_Your objective_
Return, word for word, the passage of the forum thread on valuing inherited flies and fly rods from "## Bruce J (Jun" up to and including "(May 21, 2012)".

_Document passage_
--------------------------------

# Flys / Fly Rods / Fly Materials



## Zeitgeist (Nov 10, 2011)

Can anyone recommend a website, person or business that can help in the valuation of thousands of flys and numerous fly Rods. More so than a classified site. 

My girlfriend inherited these items and it is literally enough to open a store. I am talking tubs and tubs of flys and fly making materials. There is a full chester drawer of flys.


Her dad lived in Colorado so these are freshwater items.


I have posted this in a couple of areas but wanted to try here as well.


Thanks in advance


----------



## Joe. T. (Jun 7, 2008)

post up some pictures im sure some of us on here can help out.


----------



## Zeitgeist (Nov 10, 2011)

It will be in the thousands, I can do this next week. Here is just a couple we brought back.


----------



## justinsfa (Mar 28, 2009)

That top bucket is suitable for saltwater use, unless the hooks arent up to par. 

I inherited a similar situation... but mine are all hooks and materials.

When you find out, let me know.... I have so many **** saltwater hooks, I dont know what to do with them... lol

I need to sell what Ive got.


----------



## Bruce J (Jun 27, 2004)

Take some pictures of the fly rod tubes including the top cap as it usually contains information of the brand and model of the rods. The rods and reels could be worth anything from $50 each to several hundred and possibly more if he had some really high quality or vintage gear.

Is the stuff in the Houston area?


----------



## bpharris (May 21, 2012)

"Backwoods" in Ft Worth. 817-332-2423.

If there is anything that you're planning on throwing away, let me know and I'll take it. I started tying flies about a year ago and I'm always on the lookout for materials.


----------

--------------------------------

_Material provided_
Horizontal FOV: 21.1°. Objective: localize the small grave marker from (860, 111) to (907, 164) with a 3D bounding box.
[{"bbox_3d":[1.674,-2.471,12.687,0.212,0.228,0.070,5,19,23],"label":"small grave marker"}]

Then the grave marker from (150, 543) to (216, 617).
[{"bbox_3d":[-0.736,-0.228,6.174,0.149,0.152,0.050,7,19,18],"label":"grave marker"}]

--------------------------------

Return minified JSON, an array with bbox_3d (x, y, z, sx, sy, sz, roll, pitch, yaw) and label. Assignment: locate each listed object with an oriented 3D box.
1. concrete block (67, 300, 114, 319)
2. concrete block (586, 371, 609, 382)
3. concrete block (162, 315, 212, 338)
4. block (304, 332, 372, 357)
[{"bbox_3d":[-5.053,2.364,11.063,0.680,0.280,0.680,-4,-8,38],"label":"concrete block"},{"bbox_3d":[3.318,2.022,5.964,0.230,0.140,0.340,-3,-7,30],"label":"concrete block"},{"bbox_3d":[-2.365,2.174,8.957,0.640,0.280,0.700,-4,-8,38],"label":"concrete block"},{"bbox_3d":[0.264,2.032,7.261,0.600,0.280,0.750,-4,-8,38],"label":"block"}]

--------------------------------

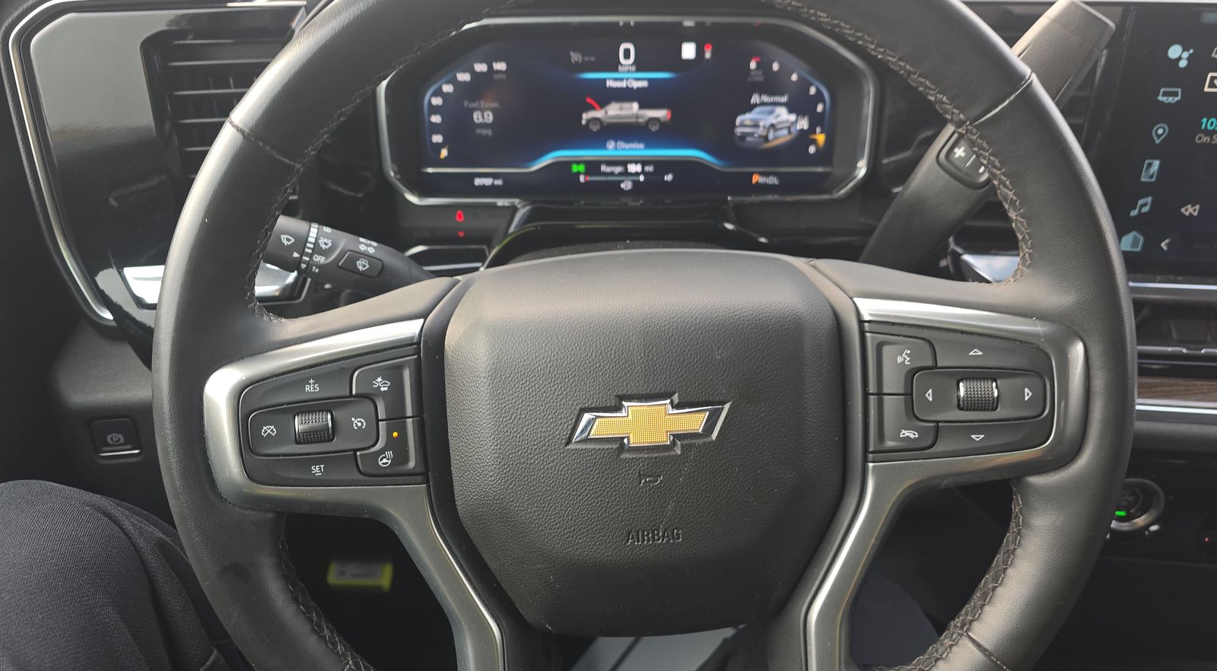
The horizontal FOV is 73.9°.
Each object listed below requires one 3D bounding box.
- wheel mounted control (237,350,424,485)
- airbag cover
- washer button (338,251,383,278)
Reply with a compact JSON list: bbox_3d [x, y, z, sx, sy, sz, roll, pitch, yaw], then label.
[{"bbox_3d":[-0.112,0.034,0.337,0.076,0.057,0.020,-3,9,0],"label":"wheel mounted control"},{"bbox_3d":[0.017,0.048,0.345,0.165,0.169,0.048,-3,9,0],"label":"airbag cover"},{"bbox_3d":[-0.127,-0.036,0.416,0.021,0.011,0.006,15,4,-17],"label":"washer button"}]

--------------------------------

_Response below_
## Bruce J (Jun 27, 2004)

Take some pictures of the fly rod tubes including the top cap as it usually contains information of the brand and model of the rods. The rods and reels could be worth anything from $50 each to several hundred and possibly more if he had some really high quality or vintage gear.

Is the stuff in the Houston area?


----------



## bpharris (May 21, 2012)